LISTED ENTRIES below:
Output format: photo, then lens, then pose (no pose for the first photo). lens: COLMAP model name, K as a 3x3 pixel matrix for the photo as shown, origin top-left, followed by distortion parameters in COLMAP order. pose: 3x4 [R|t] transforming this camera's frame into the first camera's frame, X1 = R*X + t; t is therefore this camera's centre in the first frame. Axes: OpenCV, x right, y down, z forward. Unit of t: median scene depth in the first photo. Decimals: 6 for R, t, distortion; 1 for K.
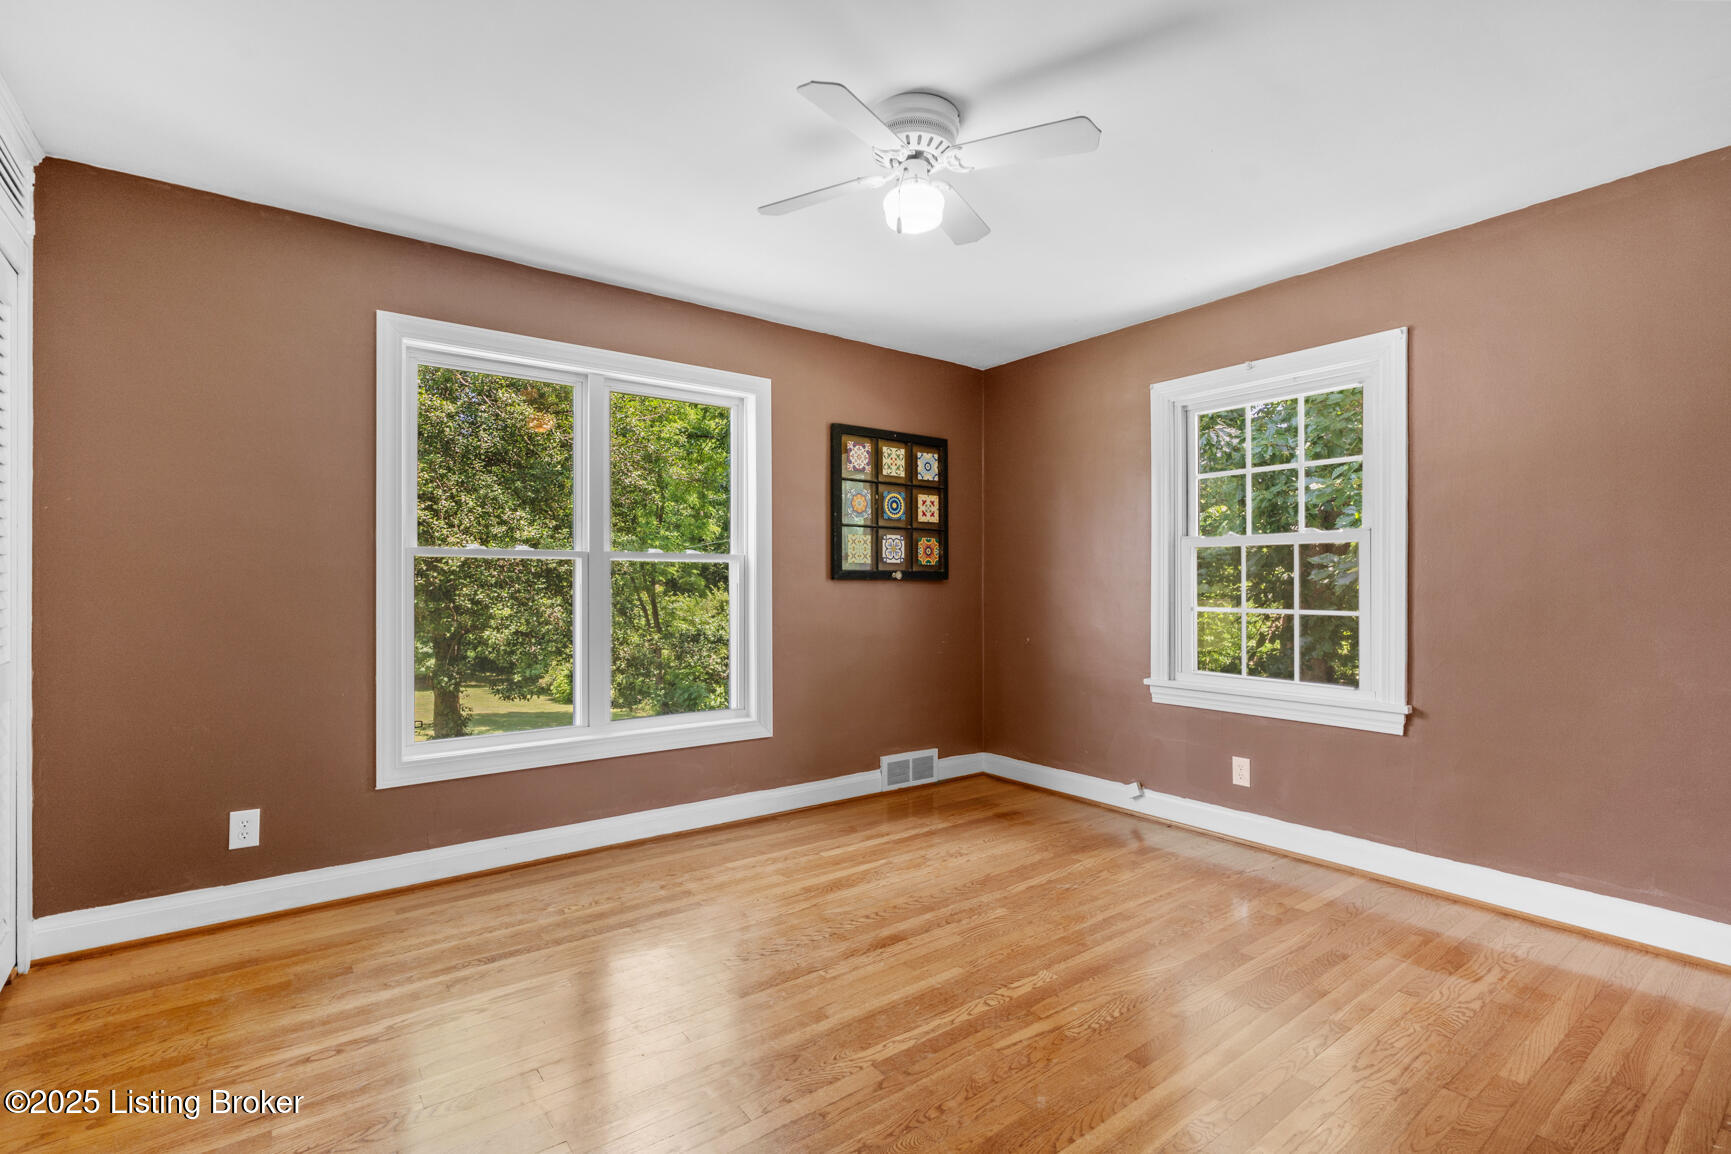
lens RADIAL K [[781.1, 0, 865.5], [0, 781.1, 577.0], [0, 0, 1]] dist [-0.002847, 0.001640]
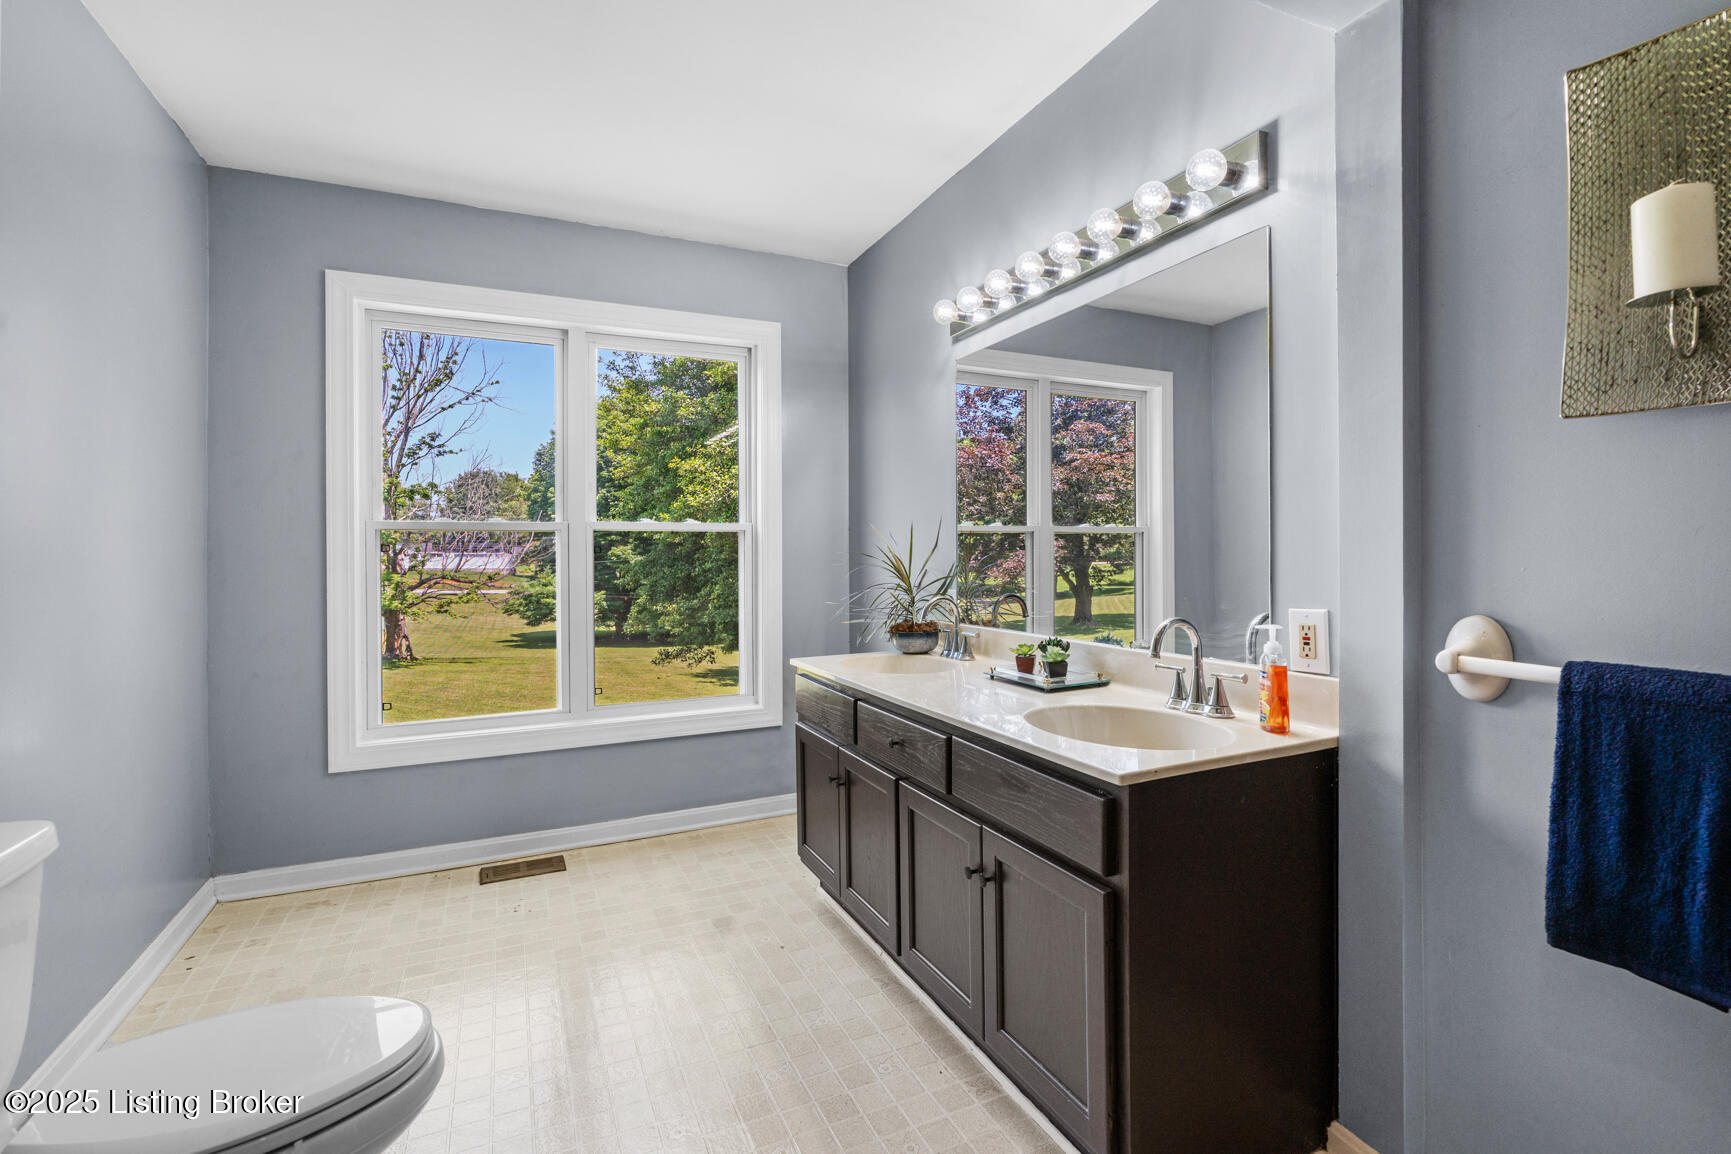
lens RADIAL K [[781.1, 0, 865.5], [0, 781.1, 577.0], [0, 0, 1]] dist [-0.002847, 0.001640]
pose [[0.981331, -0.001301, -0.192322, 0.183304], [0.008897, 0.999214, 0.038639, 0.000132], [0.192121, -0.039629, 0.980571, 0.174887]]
End of LISTED ENTRIES.
LISTED ENTRIES below:
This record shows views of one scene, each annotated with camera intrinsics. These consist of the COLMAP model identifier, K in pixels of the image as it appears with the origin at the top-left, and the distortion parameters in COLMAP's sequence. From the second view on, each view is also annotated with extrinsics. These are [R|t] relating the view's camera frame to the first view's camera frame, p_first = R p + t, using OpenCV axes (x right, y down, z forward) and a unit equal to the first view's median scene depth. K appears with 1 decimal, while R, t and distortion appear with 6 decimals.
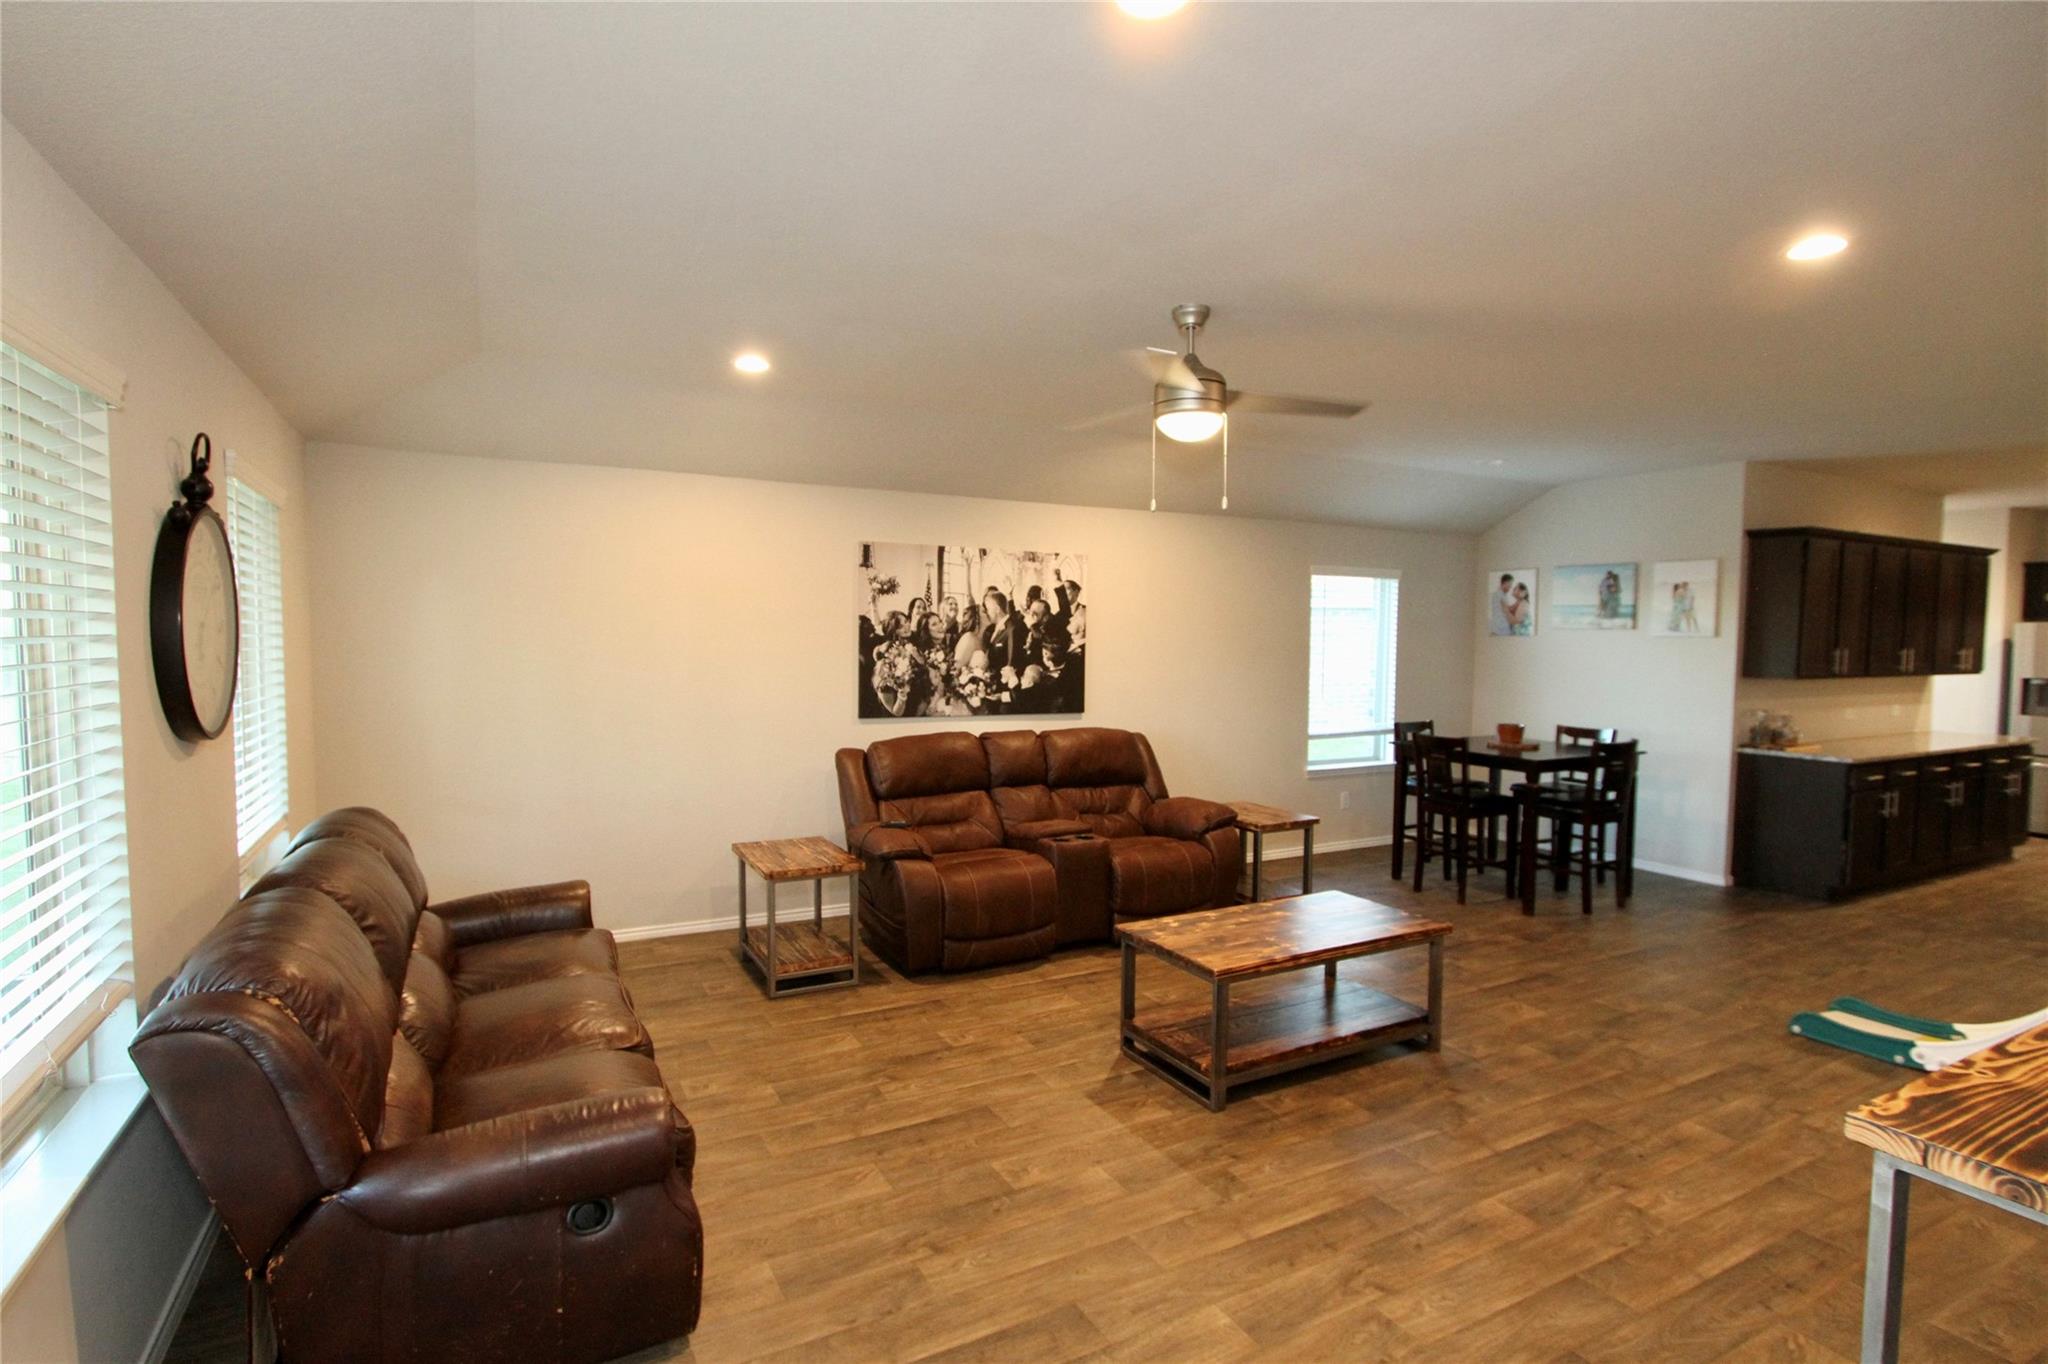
End of LISTED ENTRIES.
LISTED ENTRIES below:
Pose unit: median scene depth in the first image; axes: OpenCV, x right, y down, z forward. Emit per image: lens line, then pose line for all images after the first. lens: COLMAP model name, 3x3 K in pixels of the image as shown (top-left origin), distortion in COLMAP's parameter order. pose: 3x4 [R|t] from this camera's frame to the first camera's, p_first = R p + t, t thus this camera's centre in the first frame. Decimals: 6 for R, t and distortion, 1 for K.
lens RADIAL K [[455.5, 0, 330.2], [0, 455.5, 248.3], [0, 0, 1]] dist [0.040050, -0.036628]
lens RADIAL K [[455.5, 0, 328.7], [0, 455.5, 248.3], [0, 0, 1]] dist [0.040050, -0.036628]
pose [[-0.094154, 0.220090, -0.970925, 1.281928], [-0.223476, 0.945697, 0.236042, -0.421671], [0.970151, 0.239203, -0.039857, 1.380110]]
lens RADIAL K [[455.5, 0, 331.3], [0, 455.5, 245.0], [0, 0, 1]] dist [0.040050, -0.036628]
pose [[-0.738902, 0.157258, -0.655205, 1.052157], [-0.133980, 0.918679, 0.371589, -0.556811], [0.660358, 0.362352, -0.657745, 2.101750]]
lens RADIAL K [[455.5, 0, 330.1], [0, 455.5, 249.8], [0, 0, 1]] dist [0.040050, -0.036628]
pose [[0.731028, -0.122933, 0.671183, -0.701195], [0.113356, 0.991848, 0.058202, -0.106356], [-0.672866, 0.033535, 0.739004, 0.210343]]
End of LISTED ENTRIES.
In the listing above, rename "median" to "mean" throughout everything from the line containing "Pose unit: median" down to the line containing "330.2], [0, 455.5, 248.3], [0, 0, 1]]", and give only those lines back with nothing else altered.

Pose unit: mean scene depth in the first image; axes: OpenCV, x right, y down, z forward. Emit per image: lens line, then pose line for all images after the first. lens: COLMAP model name, 3x3 K in pixels of the image as shown (top-left origin), distortion in COLMAP's parameter order. pose: 3x4 [R|t] from this camera's frame to the first camera's, p_first = R p + t, t thus this camera's centre in the first frame. Decimals: 6 for R, t and distortion, 1 for K.
lens RADIAL K [[455.5, 0, 330.2], [0, 455.5, 248.3], [0, 0, 1]] dist [0.040050, -0.036628]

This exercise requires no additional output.